By: Somaya Mandgar
A mother with a baby in her arms stands facing the whiteboard. She is solving a math problem at an education center set up by five volunteer female teachers in Bamyan. Their students are the girls who are not allowed to attend high school due to a Taliban ban and women who never finished school or never had the opportunity to go.
Momina Rafiei, 25, started the center after a moment of clarity about four months ago that staying at home all day every day is impossible for her. Nor is it ideal that hundreds of girls are being deprived of an education. She could not remain indifferent. As a university graduate, she decided she might be able to pass on some of what she knew. And with that, Momina decided to start the educational center.
Since launching three months ago in a residential home, the education center now has at least 250 students. The volunteers prefer not to report its exact location and at the request of those interviewed for this report, all names are pseudonyms.
As the winter closes in, the center’s rooms are getting colder. But there is a warmth in the atmosphere and the enthusiasm of the students. The five volunteer teachers are all university graduates.
Momina says she and her friends went door to door in the villages for at least two weeks to inform people about their program and ask them to send their daughters to the center. They have set it up in a central place where it is easy for girls from different villages to come.
More than 400 days have passed since the closure of girls’ schools above the sixth grade by order of the Taliban. Hundreds of thousands of girls have been excluded from school and stuck at home. It is not clear how long the situation will last. There is no sign that girls schools will reopen, and there is talk of the Taliban banning girls from university after the fall semester.
Sahar Gul Hasani, 26, one of the teachers at the education center, says they founded the education center so girls don’t lose their motivation and to plant seeds of hope in their hearts.
“Our goal is that the girls who have stayed at home from grade seven and above do not become depressed and wither and do not forget what they have learned,” she says. “They review the lessons they studied in school and learn new things.”
The center’s syllabus includes school subjects and special literacy classes.
Sahar Gun says when they started the education center, women who have never had the opportunity to be educated asked for literacy classes. This was how the special literacy program started. Among the students, some who didn’t even know the letters of the alphabet three months ago can now read and write some words.
While the center has generally had a positive reception from families who know about it, others have been critical and prevented their daughters from attending.
“Although those students were very talented and hardworking, they say that their families would not allow them to attend class saying, Why would you go to schools at the time of the Taliban? It is not worth it,” Sahar Gul says,
As they expand, Sahar Gul has also made her own home another training place, providing five rooms for the center to use.
Conditions and facilities have never been ideal for them.

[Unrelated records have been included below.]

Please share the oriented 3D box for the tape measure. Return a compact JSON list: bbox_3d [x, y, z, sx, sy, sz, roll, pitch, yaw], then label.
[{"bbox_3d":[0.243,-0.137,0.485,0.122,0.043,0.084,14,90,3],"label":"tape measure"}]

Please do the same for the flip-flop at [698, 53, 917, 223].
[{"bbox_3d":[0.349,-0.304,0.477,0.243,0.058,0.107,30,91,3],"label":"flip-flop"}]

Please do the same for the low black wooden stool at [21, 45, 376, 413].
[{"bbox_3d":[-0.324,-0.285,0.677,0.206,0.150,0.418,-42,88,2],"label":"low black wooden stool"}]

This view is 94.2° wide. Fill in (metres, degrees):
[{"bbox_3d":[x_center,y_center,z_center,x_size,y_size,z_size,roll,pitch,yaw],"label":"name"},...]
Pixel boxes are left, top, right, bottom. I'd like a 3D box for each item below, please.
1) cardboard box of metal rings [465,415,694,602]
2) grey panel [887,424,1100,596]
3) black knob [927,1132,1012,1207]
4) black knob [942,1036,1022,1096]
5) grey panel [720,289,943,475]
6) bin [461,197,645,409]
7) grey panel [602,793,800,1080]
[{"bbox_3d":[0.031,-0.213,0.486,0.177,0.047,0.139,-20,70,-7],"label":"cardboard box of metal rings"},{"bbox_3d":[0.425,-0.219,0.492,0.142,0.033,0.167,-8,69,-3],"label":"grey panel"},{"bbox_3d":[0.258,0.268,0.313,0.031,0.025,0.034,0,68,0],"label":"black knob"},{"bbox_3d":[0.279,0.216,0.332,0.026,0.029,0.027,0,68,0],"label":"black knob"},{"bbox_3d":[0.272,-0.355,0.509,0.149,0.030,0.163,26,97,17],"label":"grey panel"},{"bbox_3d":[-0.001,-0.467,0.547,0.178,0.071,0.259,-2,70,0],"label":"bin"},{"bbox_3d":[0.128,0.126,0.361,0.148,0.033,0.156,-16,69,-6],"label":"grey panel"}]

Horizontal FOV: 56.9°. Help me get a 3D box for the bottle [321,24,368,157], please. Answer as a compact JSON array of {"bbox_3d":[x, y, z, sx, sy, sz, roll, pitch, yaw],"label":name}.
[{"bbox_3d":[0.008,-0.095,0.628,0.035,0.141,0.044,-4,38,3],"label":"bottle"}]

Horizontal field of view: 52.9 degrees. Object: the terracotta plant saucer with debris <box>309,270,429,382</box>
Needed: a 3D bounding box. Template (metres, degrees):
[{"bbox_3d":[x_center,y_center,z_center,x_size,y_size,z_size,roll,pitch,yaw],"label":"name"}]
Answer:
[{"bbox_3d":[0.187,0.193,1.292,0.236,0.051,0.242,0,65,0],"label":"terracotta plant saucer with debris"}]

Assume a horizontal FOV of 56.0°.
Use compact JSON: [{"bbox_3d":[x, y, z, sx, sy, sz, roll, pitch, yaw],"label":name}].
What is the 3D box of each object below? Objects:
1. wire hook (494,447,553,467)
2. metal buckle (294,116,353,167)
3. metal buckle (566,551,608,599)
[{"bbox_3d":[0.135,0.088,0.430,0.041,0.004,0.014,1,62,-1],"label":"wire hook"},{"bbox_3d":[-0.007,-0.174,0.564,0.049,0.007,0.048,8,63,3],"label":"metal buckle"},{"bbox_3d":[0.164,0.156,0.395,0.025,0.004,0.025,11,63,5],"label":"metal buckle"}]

“Many of our classrooms are not even thatched and only have a mud wall,” Sahar Gul tells Rukhshana Media. “We don’t have standard blackboards. Many of the boards we use are small or very old.”
So far, neither protests by women and girls in Afghanistan nor pressure from outside the country have changed the Taliban’s opinion about reopening girls’ schools. However, setting up online training for girls and girls’ training centers away from the eyes of the Taliban inside Afghanistan has been part of the efforts to keep education going and some hope for the girls denied an education.
Gulziwar Fakuri, 26, is another teacher of the center. With her friends, she wants to keep the cycle of learning and education active in Bamyan.
Gulziwar says when she teaches the students, she feels full of happiness.
“On the one hand, with the arrival of the Taliban, the opportunities to work were more limited. This made me very disappointed and unmotivated,” she says. “But when this center was established and I started teaching lessons for girls, my enthusiasm and interest has increased day by day and I am more motivated.”
Her only regret is that they didn’t start it earlier.
Like her four colleagues, Gulziwar is a university graduate, but she is reluctant to provide details about her university and major for fear of being identified.
There are some challenges to running the center. Apart from not receiving a salary, there is also the fact there is not enough money to heat the classrooms and supplies come from the teachers own pockets.
“Our markers run out of ink every day and it is problematic for us to buy them at our own expense.”
Basgul, 15, is one of the students at the center. She says that since she has been going, her hope has been revived after what she says was the nightmare of having her school closed and being forced to stay at home.
“We are very happy,” she says. “This center was a very serious and fundamental need.”
Most of the basic subjects such as chemistry, math, physics, and English language are covered in the classes.
Another student, Simin, 15, says that she likes physics, chemistry, and English more the most. However, she is worried about the impending winter and the lack of facilities. But she says, “I am sure that our teachers will solve the problem.”
Before the arrival of the Taliban, Simin was in grade 7. She thought when her school was closed, all her dreams were lost.
“When the female teachers established the educational, it was like a huge gift for us, we are really happy,” she says.